§ Exercise instructions: Give back exactly the lines of the entries below from the line with "X18952380Y-5976190D02*" to the line with "X18380952Y-5928571D01*", inclusive, and only those.

§ Task data:
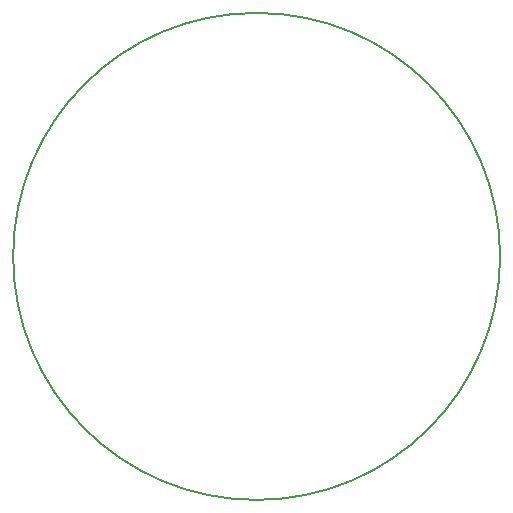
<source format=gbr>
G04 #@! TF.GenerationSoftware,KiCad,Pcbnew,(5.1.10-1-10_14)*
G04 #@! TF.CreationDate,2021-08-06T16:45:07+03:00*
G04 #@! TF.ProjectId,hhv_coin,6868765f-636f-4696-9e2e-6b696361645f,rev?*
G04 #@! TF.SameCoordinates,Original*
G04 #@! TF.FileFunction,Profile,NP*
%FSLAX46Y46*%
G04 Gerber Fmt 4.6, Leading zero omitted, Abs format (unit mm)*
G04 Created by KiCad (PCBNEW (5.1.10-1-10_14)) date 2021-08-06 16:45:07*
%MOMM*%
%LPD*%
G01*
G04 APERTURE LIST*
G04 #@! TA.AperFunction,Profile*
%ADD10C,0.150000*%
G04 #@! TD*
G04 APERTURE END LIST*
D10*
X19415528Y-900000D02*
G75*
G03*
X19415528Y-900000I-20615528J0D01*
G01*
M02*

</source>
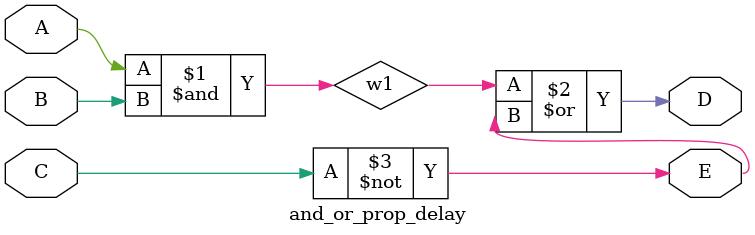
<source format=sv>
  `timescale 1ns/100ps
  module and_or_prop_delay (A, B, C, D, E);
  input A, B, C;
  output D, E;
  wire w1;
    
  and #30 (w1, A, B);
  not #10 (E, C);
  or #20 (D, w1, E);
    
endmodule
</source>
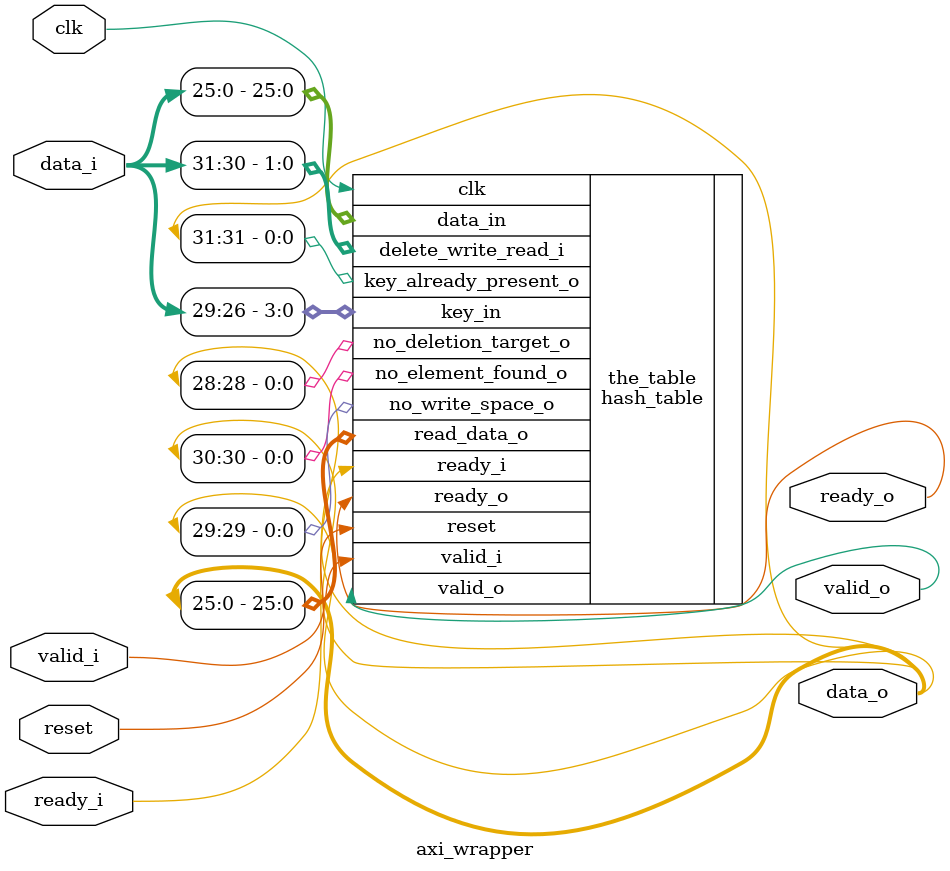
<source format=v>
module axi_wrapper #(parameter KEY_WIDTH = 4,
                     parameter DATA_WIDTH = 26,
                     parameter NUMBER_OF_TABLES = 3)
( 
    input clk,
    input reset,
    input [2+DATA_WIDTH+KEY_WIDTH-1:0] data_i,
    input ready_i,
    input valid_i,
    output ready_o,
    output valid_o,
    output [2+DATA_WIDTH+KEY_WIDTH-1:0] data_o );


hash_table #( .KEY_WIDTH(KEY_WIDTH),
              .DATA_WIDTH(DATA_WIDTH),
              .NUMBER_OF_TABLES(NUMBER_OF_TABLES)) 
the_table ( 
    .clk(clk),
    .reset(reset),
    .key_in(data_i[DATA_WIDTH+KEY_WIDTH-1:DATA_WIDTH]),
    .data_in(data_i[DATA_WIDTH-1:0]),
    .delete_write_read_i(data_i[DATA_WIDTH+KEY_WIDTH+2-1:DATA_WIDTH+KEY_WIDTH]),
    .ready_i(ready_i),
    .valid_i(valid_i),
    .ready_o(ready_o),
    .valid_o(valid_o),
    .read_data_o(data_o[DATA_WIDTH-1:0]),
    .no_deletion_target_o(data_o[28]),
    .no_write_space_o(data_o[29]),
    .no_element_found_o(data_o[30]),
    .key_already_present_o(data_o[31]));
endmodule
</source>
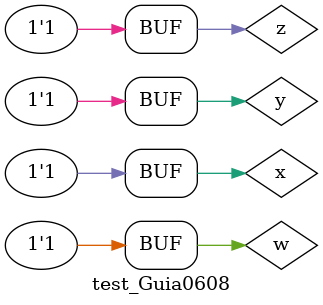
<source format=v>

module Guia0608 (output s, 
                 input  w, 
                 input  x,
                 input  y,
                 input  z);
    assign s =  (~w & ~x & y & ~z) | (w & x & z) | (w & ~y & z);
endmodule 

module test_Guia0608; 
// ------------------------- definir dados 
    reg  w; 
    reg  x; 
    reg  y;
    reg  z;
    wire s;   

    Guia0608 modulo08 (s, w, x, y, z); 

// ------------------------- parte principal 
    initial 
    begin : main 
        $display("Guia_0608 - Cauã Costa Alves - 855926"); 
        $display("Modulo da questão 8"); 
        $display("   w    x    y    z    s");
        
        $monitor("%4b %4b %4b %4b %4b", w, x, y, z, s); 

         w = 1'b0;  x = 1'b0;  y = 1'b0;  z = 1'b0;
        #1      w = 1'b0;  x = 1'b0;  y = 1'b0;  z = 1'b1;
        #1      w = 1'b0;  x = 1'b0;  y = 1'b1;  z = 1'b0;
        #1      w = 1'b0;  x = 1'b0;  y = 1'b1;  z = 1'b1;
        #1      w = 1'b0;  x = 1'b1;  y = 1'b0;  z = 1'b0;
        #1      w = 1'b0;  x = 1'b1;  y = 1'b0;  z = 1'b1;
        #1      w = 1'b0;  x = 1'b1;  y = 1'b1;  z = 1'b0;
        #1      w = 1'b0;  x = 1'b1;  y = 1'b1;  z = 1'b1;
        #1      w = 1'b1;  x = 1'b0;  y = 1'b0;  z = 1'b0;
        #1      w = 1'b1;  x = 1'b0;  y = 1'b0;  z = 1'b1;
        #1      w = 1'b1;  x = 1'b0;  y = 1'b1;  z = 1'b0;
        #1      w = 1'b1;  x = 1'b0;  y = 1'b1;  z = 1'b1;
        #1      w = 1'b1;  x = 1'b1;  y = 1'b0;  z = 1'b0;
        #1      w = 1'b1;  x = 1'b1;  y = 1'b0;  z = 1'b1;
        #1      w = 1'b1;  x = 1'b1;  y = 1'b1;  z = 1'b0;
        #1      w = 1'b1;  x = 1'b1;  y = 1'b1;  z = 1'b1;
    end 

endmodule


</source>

...

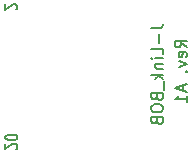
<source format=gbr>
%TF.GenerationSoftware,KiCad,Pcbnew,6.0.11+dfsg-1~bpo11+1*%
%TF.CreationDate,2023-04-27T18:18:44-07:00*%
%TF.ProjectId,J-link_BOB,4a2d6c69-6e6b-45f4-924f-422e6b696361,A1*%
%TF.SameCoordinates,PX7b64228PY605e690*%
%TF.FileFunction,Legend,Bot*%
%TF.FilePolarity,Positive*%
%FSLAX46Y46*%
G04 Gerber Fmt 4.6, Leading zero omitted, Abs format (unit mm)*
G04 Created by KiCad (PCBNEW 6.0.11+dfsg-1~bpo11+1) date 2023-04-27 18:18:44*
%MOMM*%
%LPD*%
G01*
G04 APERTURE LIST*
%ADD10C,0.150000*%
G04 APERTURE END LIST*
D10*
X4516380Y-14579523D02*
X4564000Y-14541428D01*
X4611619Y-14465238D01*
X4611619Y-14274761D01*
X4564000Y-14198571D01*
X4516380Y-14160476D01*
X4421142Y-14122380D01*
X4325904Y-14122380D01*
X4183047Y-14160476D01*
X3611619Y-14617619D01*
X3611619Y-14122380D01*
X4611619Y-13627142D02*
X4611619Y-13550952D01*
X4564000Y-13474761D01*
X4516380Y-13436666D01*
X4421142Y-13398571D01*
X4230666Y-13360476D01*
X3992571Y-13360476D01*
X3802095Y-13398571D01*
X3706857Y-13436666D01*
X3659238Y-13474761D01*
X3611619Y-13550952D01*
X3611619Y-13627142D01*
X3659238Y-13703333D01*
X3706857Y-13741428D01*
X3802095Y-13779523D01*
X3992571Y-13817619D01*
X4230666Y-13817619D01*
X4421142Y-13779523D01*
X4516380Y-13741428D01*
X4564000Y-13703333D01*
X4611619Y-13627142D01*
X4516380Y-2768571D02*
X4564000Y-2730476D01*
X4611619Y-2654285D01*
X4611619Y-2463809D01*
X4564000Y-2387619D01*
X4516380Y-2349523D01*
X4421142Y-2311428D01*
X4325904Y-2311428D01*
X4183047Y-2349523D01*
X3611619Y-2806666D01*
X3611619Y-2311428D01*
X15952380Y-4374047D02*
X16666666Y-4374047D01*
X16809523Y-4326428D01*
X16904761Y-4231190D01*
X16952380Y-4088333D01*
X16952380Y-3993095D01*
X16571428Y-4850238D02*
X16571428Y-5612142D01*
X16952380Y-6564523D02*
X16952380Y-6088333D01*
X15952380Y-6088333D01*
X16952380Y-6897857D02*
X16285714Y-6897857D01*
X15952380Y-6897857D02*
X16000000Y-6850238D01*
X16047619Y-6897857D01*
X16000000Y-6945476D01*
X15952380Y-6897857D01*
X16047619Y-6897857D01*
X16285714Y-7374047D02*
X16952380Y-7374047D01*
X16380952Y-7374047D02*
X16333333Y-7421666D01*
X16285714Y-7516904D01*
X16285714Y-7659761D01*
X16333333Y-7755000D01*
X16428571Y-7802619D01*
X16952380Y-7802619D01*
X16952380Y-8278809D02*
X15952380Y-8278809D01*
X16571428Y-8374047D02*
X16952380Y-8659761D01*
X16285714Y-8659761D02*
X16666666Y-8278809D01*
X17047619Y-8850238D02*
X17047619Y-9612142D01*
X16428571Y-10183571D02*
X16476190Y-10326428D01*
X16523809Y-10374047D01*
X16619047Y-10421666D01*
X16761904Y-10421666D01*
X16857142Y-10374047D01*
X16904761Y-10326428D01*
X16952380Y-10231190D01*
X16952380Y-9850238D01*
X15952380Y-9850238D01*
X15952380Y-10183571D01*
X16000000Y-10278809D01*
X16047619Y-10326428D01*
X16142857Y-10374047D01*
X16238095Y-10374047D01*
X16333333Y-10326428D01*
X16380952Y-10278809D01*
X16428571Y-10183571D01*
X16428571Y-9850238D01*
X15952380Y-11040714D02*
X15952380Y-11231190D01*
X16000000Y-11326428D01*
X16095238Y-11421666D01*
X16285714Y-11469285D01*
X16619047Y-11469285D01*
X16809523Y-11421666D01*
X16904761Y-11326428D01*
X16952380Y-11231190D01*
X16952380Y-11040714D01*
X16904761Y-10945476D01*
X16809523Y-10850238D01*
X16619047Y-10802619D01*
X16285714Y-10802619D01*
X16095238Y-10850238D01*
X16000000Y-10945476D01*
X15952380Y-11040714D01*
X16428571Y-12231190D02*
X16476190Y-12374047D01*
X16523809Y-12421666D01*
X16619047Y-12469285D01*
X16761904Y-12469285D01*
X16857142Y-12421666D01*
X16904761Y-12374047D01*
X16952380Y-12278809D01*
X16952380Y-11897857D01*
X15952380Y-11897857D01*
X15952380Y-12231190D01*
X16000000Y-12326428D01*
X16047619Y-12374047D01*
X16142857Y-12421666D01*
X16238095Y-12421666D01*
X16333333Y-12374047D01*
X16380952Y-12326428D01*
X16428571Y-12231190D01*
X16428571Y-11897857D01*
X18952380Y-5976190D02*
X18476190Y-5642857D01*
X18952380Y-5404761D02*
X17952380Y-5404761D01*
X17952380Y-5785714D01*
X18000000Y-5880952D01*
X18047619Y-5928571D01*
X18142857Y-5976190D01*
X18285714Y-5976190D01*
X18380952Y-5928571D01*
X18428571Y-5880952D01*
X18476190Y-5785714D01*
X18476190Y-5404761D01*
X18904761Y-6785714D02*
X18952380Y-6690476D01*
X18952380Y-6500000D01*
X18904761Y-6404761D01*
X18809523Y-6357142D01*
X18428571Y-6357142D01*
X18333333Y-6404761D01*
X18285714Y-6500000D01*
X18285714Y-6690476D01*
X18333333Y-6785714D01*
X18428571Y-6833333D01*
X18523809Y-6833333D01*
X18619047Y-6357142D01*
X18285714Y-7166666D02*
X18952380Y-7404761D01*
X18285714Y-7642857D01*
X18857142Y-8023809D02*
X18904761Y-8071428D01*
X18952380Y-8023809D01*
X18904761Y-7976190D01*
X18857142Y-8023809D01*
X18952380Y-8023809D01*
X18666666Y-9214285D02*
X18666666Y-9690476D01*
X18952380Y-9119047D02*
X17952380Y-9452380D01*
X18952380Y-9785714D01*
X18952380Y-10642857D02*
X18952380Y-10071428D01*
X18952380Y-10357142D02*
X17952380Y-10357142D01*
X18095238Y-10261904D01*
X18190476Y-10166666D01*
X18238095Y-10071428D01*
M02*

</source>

§ Your solution:
X18952380Y-5976190D02*
X18476190Y-5642857D01*
X18952380Y-5404761D02*
X17952380Y-5404761D01*
X17952380Y-5785714D01*
X18000000Y-5880952D01*
X18047619Y-5928571D01*
X18142857Y-5976190D01*
X18285714Y-5976190D01*
X18380952Y-5928571D01*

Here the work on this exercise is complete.